Multiple sclerosis is a chronic central nervous system demyelinating disease whose onset and progression are driven by a combination of immune dysregulation, genetic predisposition, and environmental factors. The activation of microglia and astrocytes is a key player in multiple sclerosis immunopathology, playing specific roles associated with anatomical location and phase of the disease and controlling demyelination and neurodegeneration. Even though reactive microglia can damage tissue and heighten deleterious effects and neurodegeneration, activated microglia also perform neuroprotective functions such as debris phagocytosis and growth factor secretion. Astrocytes can be activated into pro-inflammatory phenotype A1 through a mechanism mediated by activated neuroinflammatory microglia, which could also mediate neurodegeneration. This A1 phenotype inhibits oligodendrocyte proliferation and differentiation and is toxic to both oligodendrocytes and neurons. However, astroglial activation into phenotype A2 may also take place in response to neurodegeneration and as a protective mechanism. A variety of animal models mimicking specific multiple sclerosis features and the associated pathophysiological processes have helped establish the cascades of events that lead to the initiation, progression, and resolution of the disease. The colony-stimulating factor-1 receptor is expressed by myeloid lineage cells such as peripheral monocytes and macrophages and central nervous system microglia. Importantly, as microglia development and survival critically rely on colony-stimulating factor-1 receptor signaling, colony-stimulating factor-1 receptor inhibition can almost completely eliminate microglia from the brain. In this context, the present review discusses the impact of microglial depletion through colony-stimulating factor-1 receptor inhibition on demyelination, neurodegeneration, astroglial activation, and behavior in different multiple sclerosis models, highlighting the diversity of microglial effects on the progression of demyelinating diseases and the strengths and weaknesses of microglial modulation in therapy design.

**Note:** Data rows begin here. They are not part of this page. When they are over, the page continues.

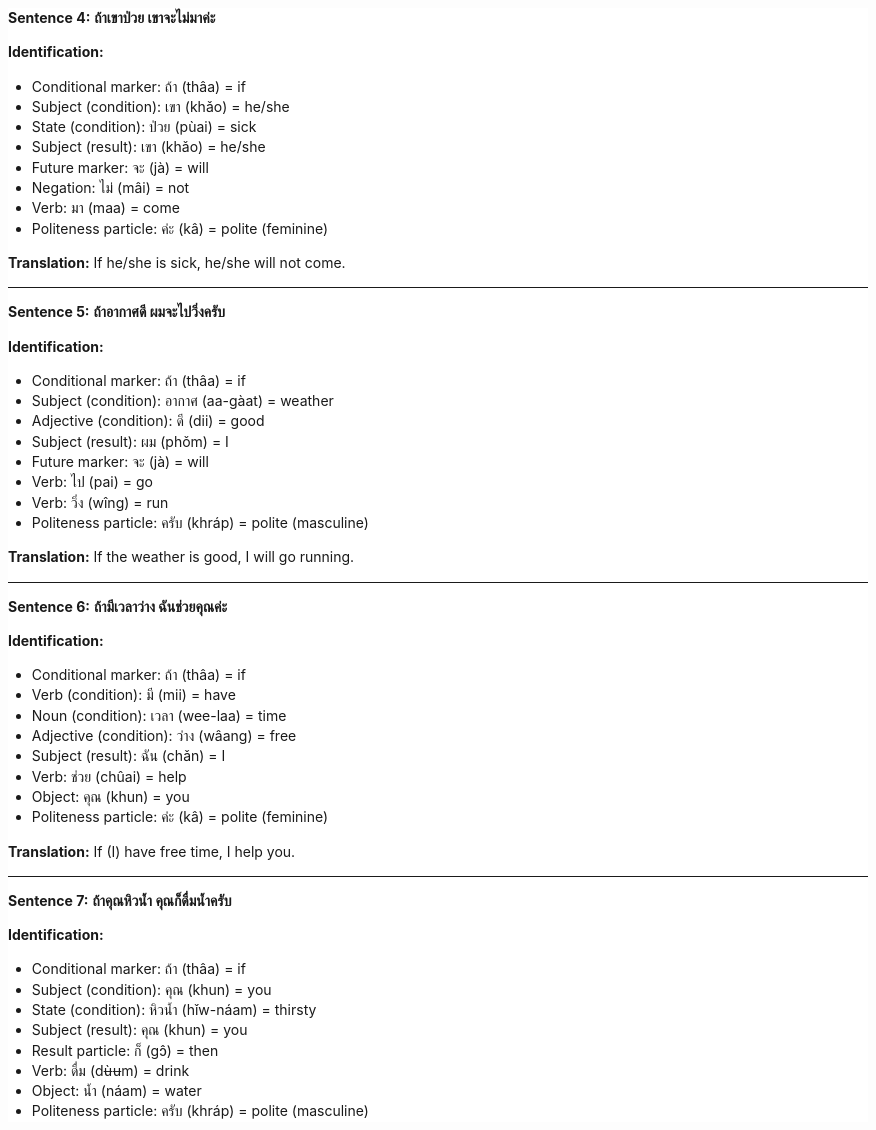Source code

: 
**Sentence 4:**
**ถ้าเขาป่วย เขาจะไม่มาค่ะ**

**Identification:**
- Conditional marker: ถ้า (thâa) = if
- Subject (condition): เขา (khǎo) = he/she
- State (condition): ป่วย (pùai) = sick
- Subject (result): เขา (khǎo) = he/she
- Future marker: จะ (jà) = will
- Negation: ไม่ (mâi) = not
- Verb: มา (maa) = come
- Politeness particle: ค่ะ (kâ) = polite (feminine)

**Translation:** If he/she is sick, he/she will not come.

---

**Sentence 5:**
**ถ้าอากาศดี ผมจะไปวิ่งครับ**

**Identification:**
- Conditional marker: ถ้า (thâa) = if
- Subject (condition): อากาศ (aa-gàat) = weather
- Adjective (condition): ดี (dii) = good
- Subject (result): ผม (phǒm) = I
- Future marker: จะ (jà) = will
- Verb: ไป (pai) = go
- Verb: วิ่ง (wîng) = run
- Politeness particle: ครับ (khráp) = polite (masculine)

**Translation:** If the weather is good, I will go running.

---

**Sentence 6:**
**ถ้ามีเวลาว่าง ฉันช่วยคุณค่ะ**

**Identification:**
- Conditional marker: ถ้า (thâa) = if
- Verb (condition): มี (mii) = have
- Noun (condition): เวลา (wee-laa) = time
- Adjective (condition): ว่าง (wâang) = free
- Subject (result): ฉัน (chǎn) = I
- Verb: ช่วย (chûai) = help
- Object: คุณ (khun) = you
- Politeness particle: ค่ะ (kâ) = polite (feminine)

**Translation:** If (I) have free time, I help you.

---

**Sentence 7:**
**ถ้าคุณหิวน้ำ คุณก็ดื่มน้ำครับ**

**Identification:**
- Conditional marker: ถ้า (thâa) = if
- Subject (condition): คุณ (khun) = you
- State (condition): หิวน้ำ (hǐw-náam) = thirsty
- Subject (result): คุณ (khun) = you
- Result particle: ก็ (gɔ̂) = then
- Verb: ดื่ม (dʉ̀ʉm) = drink
- Object: น้ำ (náam) = water
- Politeness particle: ครับ (khráp) = polite (masculine)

多发性硬化症是一种慢性中枢神经系统脱髓鞘疾病,其发病和进展由免疫失调、遗传易感性和环境因素共同驱动。小胶质细胞和星形胶质细胞的激活是多发性硬化症免疫病理学中的关键因素,在疾病的解剖位置和阶段发挥特定作用,并控制脱髓鞘和神经退行性变。尽管反应性小胶质细胞会损害组织并加剧有害影响和神经退行性变,但激活的小胶质细胞也具有神经保护功能,如碎片吞噬和生长因子分泌。星形胶质细胞可通过活化的神经炎性小胶质细胞介导的机制被激活为促炎表型A1,这也可能介导神经退行性变。这种A1表型抑制少突胶质细胞的增殖和分化,对少突胶质细胞和神经元均有毒性。然而,星形胶质细胞也可能因神经退行性变而被激活为A2表型,作为一种保护机制。多种模拟特定多发性硬化症特征及相关病理生理过程的动物模型,有助于确定导致疾病起始、进展和缓解的一系列事件。集落刺激因子-1受体由外周单核细胞、巨噬细胞和中枢神经系统小胶质细胞等髓系细胞表达。重要的是,由于小胶质细胞的发育和存活严重依赖集落刺激因子-1受体信号传导,抑制集落刺激因子-1受体几乎可以完全清除大脑中的小胶质细胞。在此背景下,本综述讨论了通过抑制集落刺激因子-1受体使小胶质细胞耗竭对不同多发性硬化症模型中的脱髓鞘、神经退行性变、星形胶质细胞激活和行为的影响,强调了小胶质细胞对脱髓鞘疾病进展影响的多样性以及在治疗设计中调节小胶质细胞的优缺点。